*About this task*.
Return all of the data exactly, with nothing left out but the pictures.
[[ Task inputs, beginning ]]
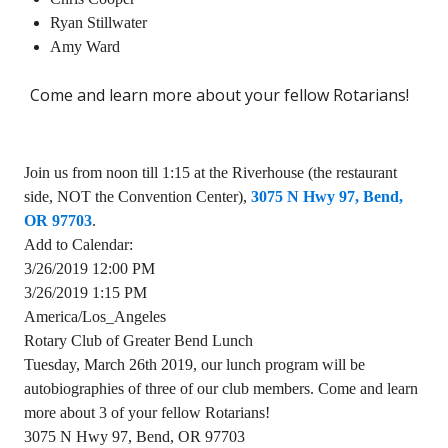
Ryan Stillwater
Amy Ward
Come and learn more about your fellow Rotarians!
Join us from noon till 1:15 at the Riverhouse (the restaurant
side, NOT the Convention Center),
3075 N Hwy 97, Bend,
OR 97703
.
Add to Calendar:
3/26/2019 12:00 PM
3/26/2019 1:15 PM
America/Los_Angeles
Rotary Club of Greater Bend Lunch
Tuesday, March 26th 2019, our lunch program will be
autobiographies of three of our club members. Come and learn
more about 3 of your fellow Rotarians!
3075 N Hwy 97, Bend, OR 97703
[[ Task inputs, end ]]
*Exercise output*.
Ryan Stillwater
Amy Ward
Come and learn more about your fellow Rotarians!
Join us from noon till 1:15 at the Riverhouse (the restaurant
side, NOT the Convention Center),
3075 N Hwy 97, Bend,
OR 97703
.
Add to Calendar:
3/26/2019 12:00 PM
3/26/2019 1:15 PM
America/Los_Angeles
Rotary Club of Greater Bend Lunch
Tuesday, March 26th 2019, our lunch program will be
autobiographies of three of our club members. Come and learn
more about 3 of your fellow Rotarians!
3075 N Hwy 97, Bend, OR 97703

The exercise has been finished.